Each fund on the platform has a different strategy and objective. Most require a larger investment than $100, so I was limited to one of the newest funds — the Flagship Real Estate Fund. This fund was launched in January and owns several single-family rental communities, multifamily properties and industrial properties. The fund has acquired several new properties since I invested, including 15 rental-home communities

One year after investing, my account value is now $111.67. This includes $10.24 from appreciation, $1.55 in dividends and 12 cents paid to Fundrise in advisory fees. 

This fund doesn’t have a set hold period so I can submit a redemption request to liquidate my shares when I’m ready to cash out.

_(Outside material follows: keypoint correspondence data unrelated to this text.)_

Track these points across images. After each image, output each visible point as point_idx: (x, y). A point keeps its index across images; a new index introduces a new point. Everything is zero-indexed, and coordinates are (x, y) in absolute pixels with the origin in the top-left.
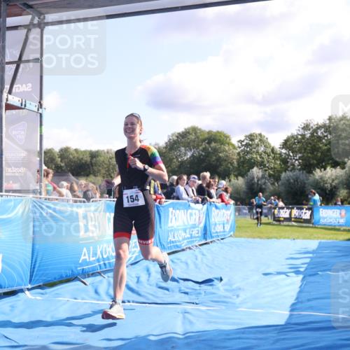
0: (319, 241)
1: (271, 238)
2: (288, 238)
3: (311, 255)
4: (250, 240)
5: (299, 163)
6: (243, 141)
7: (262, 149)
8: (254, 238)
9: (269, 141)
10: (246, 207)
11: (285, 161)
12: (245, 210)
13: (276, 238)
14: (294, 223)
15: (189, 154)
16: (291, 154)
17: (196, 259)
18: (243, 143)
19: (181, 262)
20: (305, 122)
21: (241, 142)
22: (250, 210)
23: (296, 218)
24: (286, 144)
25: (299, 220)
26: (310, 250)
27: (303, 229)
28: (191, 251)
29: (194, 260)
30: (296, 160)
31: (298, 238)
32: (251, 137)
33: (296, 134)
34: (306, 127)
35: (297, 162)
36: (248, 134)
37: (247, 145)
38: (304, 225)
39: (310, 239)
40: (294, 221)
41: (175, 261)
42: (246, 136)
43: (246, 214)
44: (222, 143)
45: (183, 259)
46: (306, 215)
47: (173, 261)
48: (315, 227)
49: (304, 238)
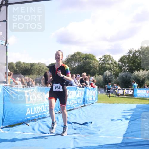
0: (137, 104)
1: (115, 103)
2: (123, 103)
3: (133, 111)
4: (105, 104)
5: (128, 68)
6: (101, 58)
7: (110, 62)
8: (107, 103)
9: (113, 58)
10: (103, 89)
11: (121, 68)
12: (103, 90)
13: (117, 103)
14: (125, 96)
15: (76, 65)
16: (124, 64)
17: (80, 113)
18: (102, 59)
19: (73, 115)
20: (130, 50)
21: (100, 58)
22: (105, 90)
23: (126, 94)
24: (121, 60)
25: (127, 95)
26: (133, 109)
27: (129, 99)
28: (78, 109)
29: (79, 114)
30: (126, 67)
31: (127, 103)
32: (105, 57)
33: (126, 55)
34: (130, 52)
35: (126, 68)
36: (104, 55)
37: (103, 60)
38: (130, 97)
39: (132, 103)
40: (125, 95)
41: (70, 114)
42: (103, 56)
43: (103, 92)
44: (92, 60)
45: (74, 114)
46: (131, 92)
47: (69, 115)
48: (135, 98)
49: (130, 103)
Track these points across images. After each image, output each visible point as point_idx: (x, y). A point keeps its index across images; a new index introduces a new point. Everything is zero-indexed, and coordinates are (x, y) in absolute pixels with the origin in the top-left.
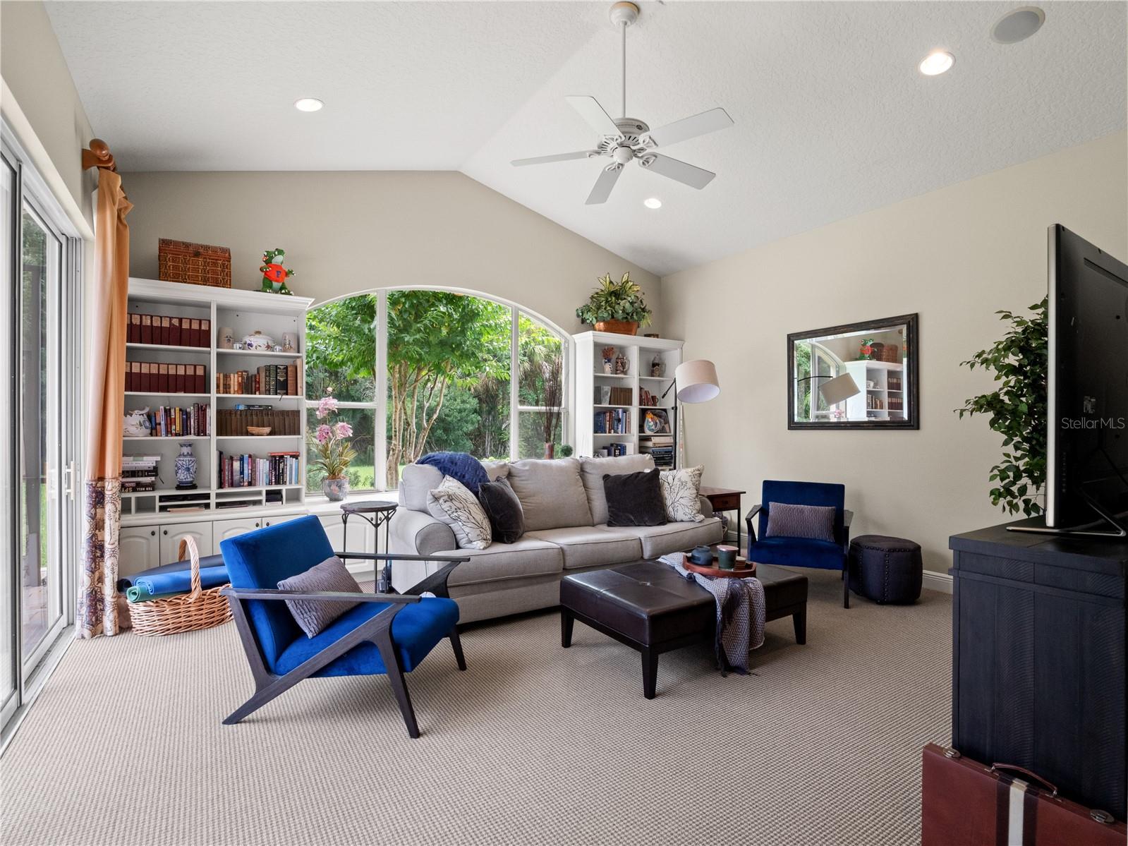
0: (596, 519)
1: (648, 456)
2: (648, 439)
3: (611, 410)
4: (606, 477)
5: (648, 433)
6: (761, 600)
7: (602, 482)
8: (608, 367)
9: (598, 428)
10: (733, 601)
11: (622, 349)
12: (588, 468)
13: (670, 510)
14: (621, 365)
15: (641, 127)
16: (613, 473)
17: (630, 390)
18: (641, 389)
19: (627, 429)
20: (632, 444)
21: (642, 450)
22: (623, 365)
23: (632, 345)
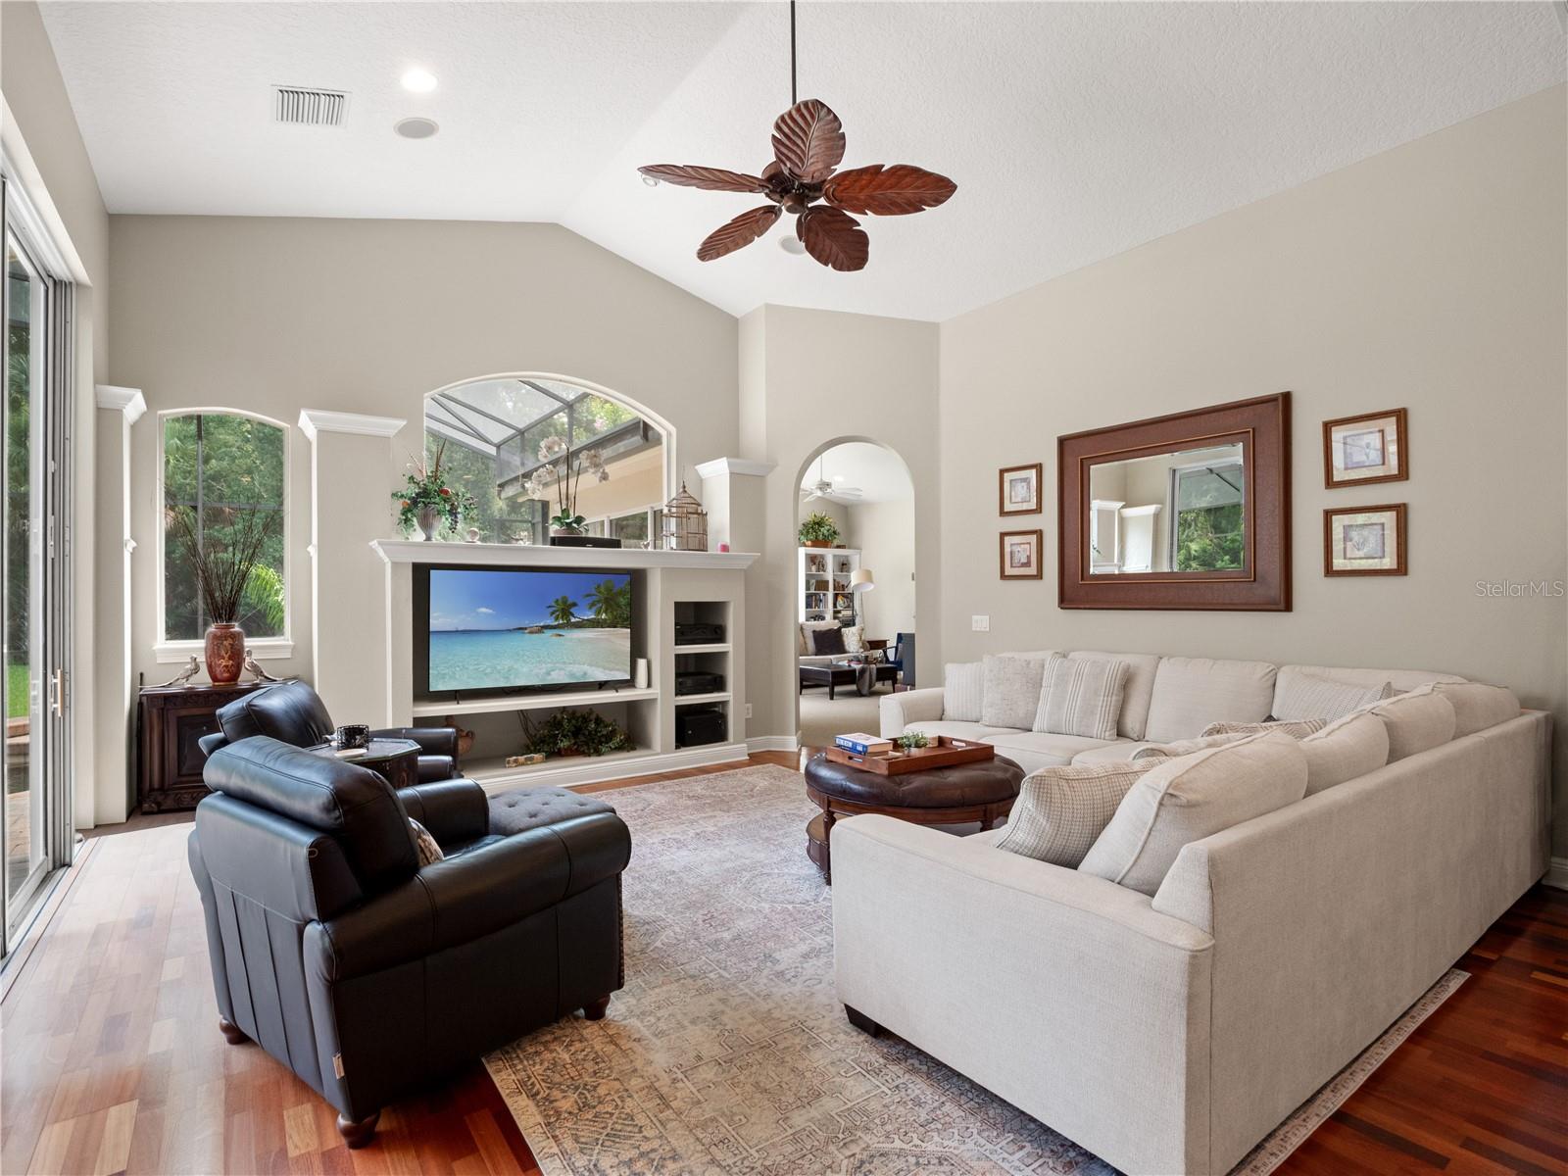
0: (810, 653)
1: (837, 621)
2: (839, 612)
3: (815, 594)
4: (814, 632)
5: (839, 608)
6: (875, 672)
7: (811, 634)
8: (814, 568)
9: (808, 605)
10: (863, 671)
11: (822, 557)
12: (804, 627)
13: (847, 648)
14: (821, 566)
15: (828, 485)
16: (818, 629)
17: (827, 582)
18: (834, 580)
19: (826, 606)
20: (829, 616)
21: (835, 618)
22: (823, 566)
23: (829, 554)
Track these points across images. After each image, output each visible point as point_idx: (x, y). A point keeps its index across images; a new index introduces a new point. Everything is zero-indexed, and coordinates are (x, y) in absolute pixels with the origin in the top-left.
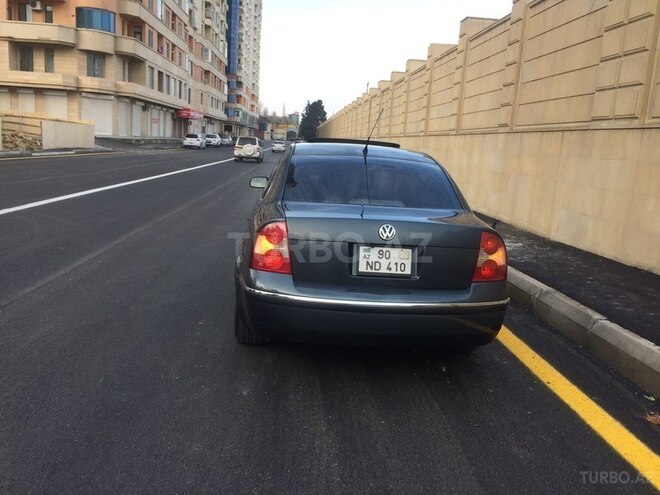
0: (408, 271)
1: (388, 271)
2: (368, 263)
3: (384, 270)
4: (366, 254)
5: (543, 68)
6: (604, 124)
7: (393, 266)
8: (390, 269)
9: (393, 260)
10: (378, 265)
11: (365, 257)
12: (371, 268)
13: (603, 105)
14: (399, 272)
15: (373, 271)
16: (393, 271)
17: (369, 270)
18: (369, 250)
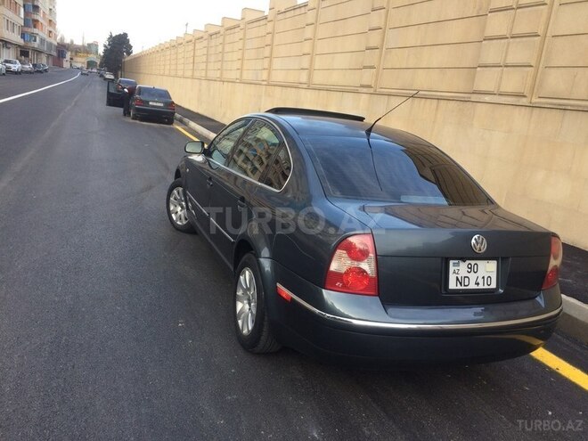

That process can take a couple of months, which is probably frustrating for some investors but can also save them from making an impulsive decision to liquidate everything to go all-in on a meme stock. 

See also: Benzinga’s Review of Fundrise

So, Can You Actually Make Money Investing Only $100 In Real Estate?

Based on my experience over the past year, you can make money investing only $100 in real estate. But the question is: Is it worth investing only $100 in real estate?

As you can see from the returns I’ve earned on my investments, it’s unlikely that $100 is going to grow into a massive portfolio on its own. But that’s not the idea here and not why these platforms set such low minimum investments. 

These three platforms are designed so that you can grow your real estate portfolio over time by investing what you’re able when you’re able. Making a one-time investment of $100 probably isn’t worth it. Investing $100 per month, on the other hand, probably is worth it — especially as compounding returns come into play. That’s my plan anyway.